My grandmother passed her along to me this summer. At 86, Grandma hasn’t been riding for at least a few years. Grandpa had built the bike for her in the early 70s, to be her neighborhood bike. He found the abandoned Gitane mixte frame in an alley in Isla Vista, the neighborhood my newly married hippie parents were living in at the time.
Grandpa, by the way, though also 86, continues to cycle, averaging around seventy-five miles a week. We recently asked him to calculate his lifetime mileage. (He always logs his miles but had never added them up.) 90,617: that's how many miles my grandfather has cycled since 1976. Yep, that's nearly four times around the earth's circumference.
This is my home, my starting point for today’s neighborhood ride. It was built in 1906. I’ve only lived here for 6 of its 105 years of existence. I feel toward my home and my neighborhood like I do toward my bike: nostalgic for memories that are longer than mine and hardly my own.
Two things I’ve added to my home’s rich history are my vegetable garden and my bees that help pollinate it. I’ve had some luck with my zucchini plants this summer, so this morning’s harvest just begged me to make more zucchini bread than I could possibly eat. I have three loaves of bread to deliver to my neighbors: hence today’s neighborhood ride.
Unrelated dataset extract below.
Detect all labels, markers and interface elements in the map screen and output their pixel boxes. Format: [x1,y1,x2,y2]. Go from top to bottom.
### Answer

First stop: Laura’s house. She’s one of my oldest friends, and we’re pretty much committed to living within walking distance from one another. That way we can either grow old together gracefully or intervene when one or the other goes nuts. Her kiddos, just-turned-seven Elizabeth and almost-five Jack, want to ride around the block with me. Sounds like fun and I’m in no hurry.
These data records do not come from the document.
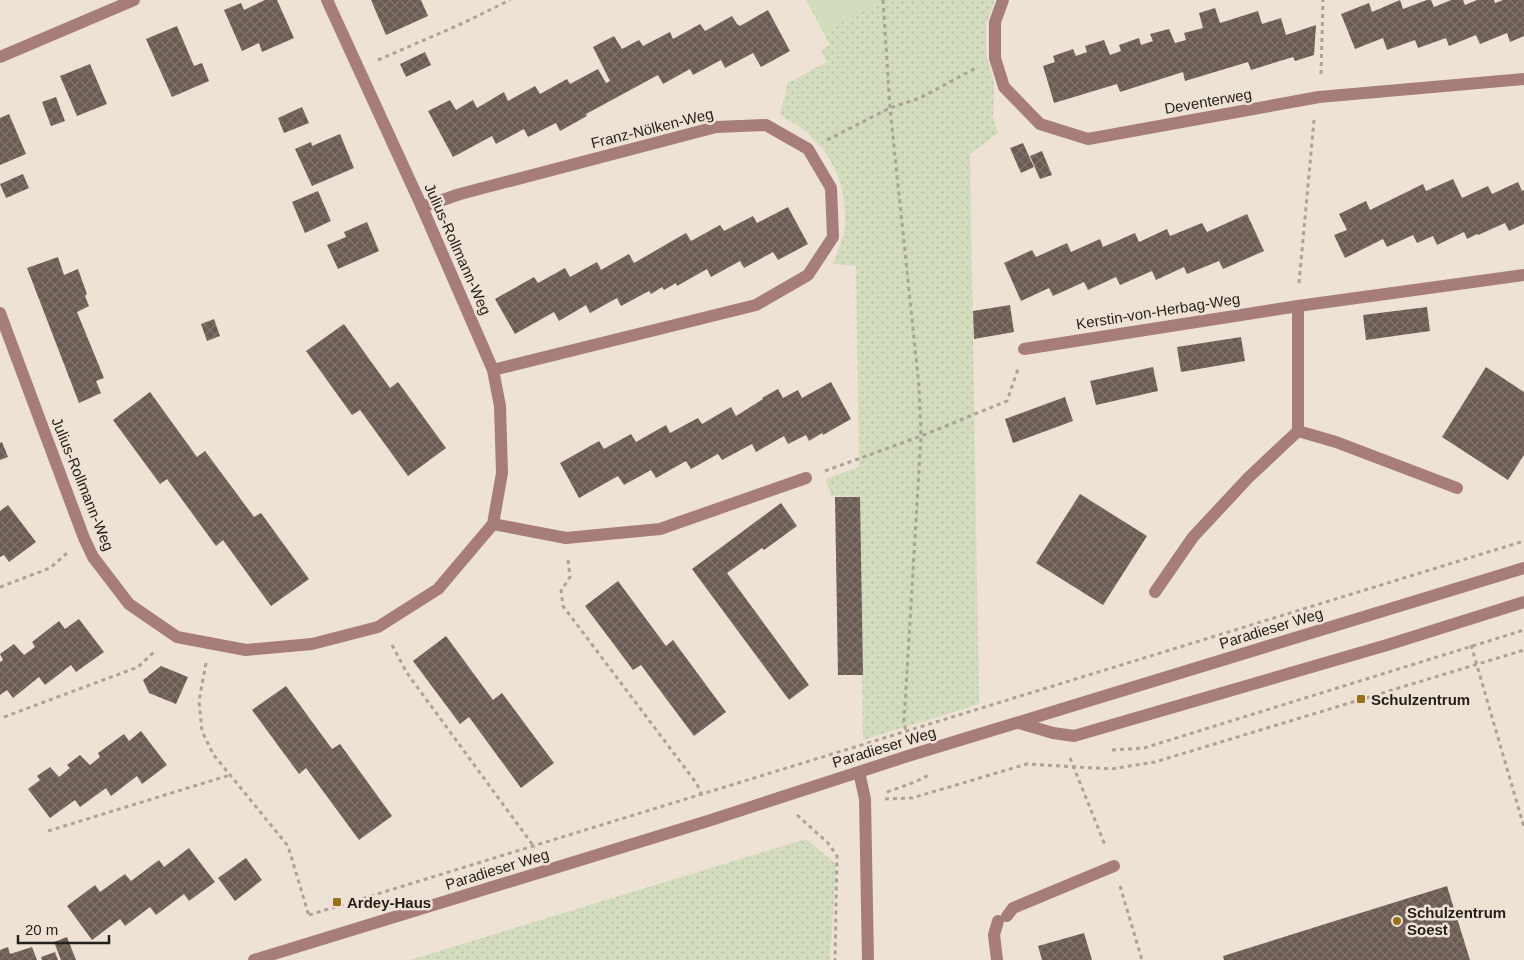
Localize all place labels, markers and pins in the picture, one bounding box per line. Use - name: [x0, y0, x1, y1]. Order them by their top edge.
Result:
- place label: Schulzentrum: [1371, 691, 1470, 708]
- marker: Schulzentrum: [1355, 693, 1367, 705]
- place label: Ardey-Haus: [347, 894, 431, 911]
- marker: Ardey-Haus: [331, 896, 343, 908]
- place label: Schulzentrum Soest: [1407, 904, 1506, 938]
- marker: Schulzentrum Soest: [1391, 915, 1403, 927]

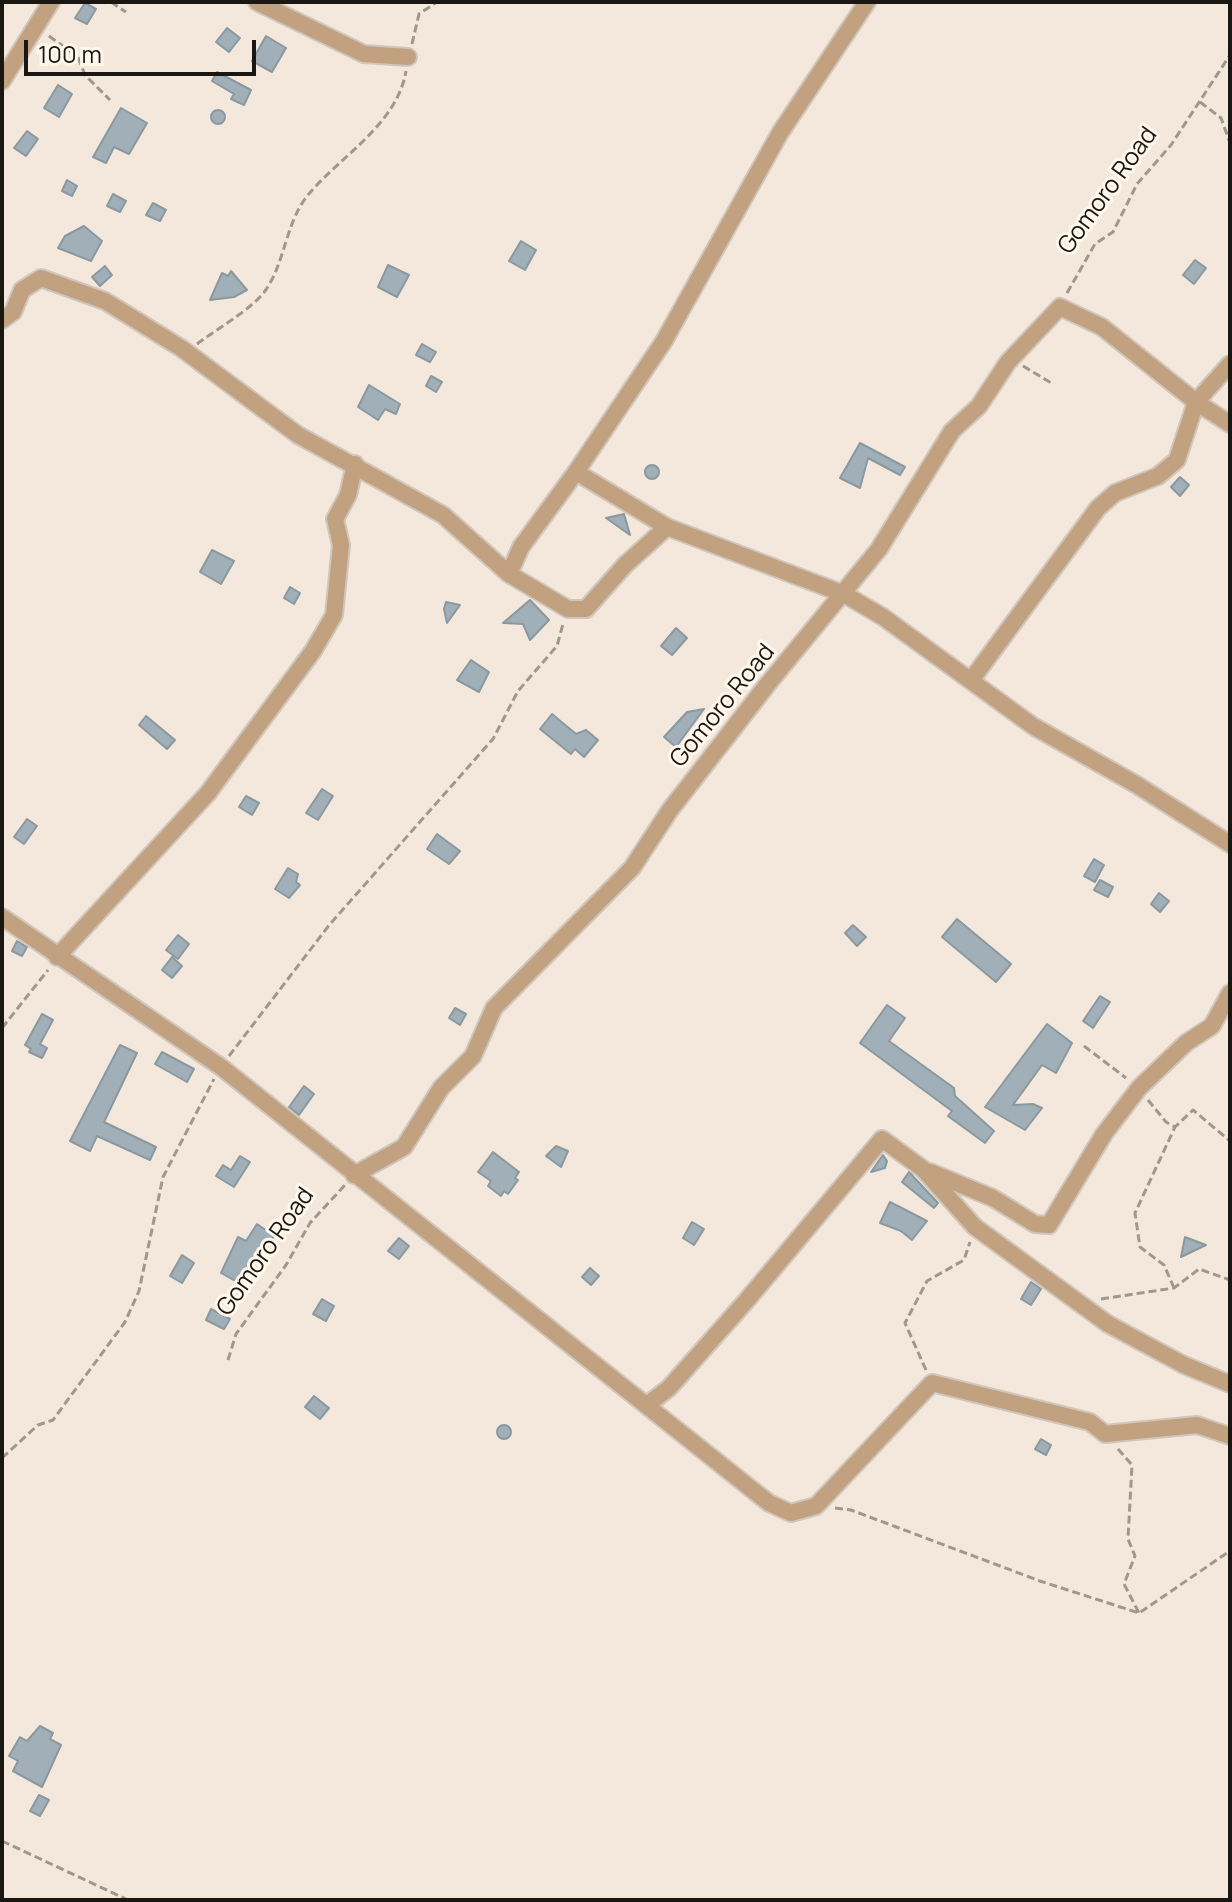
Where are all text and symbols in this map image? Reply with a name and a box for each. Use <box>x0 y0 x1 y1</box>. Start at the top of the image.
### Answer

I make sure to ride past the duplex that my dear friends used to rent. The house is still empty. I wonder who will live there next, but I doubt they’ll be as great as Rebecca and Gavin (who, for the record, restored vintage Raleigh three-speeds as their neighborhood bikes).
Next leg: up the hill to Katie’s, the only bit of work required on this ride. I remember when I thought riding up this hill was climbing. Now the incline just adds a bit of variety. Katie and her family are super healthy eaters but I made the zucchini bread with whole wheat flour this time to make up for its generous amount of chocolate chips.
Next stop is my niece Madeline’s house (oh, and my sister & brother-in-law’s, too). My mom lives in an apartment just behind their house. Whenever I bring them zucchini bread, I have to let her know right away, so that she makes sure to snag a piece before it disappears.
Sometimes my sister Steph and I go on neighborhood rides together, with Madeline in the toddler seat on her bike. On a recent ride, Madeline noticed how my hands were placed atop my handlebars and said, “Your hands look like bird wings, Lala.” Such a poetic imagination.
I love to think that Steph and I rode together just like this around our old neighborhood twenty-some years ago.
Last stop today is the local market for a six-pack of Fat Tire.
My next door neighbor, Alli, might just want to sit on the porch this evening and enjoy some beer and zucchini bread. I kept a loaf at home just in case!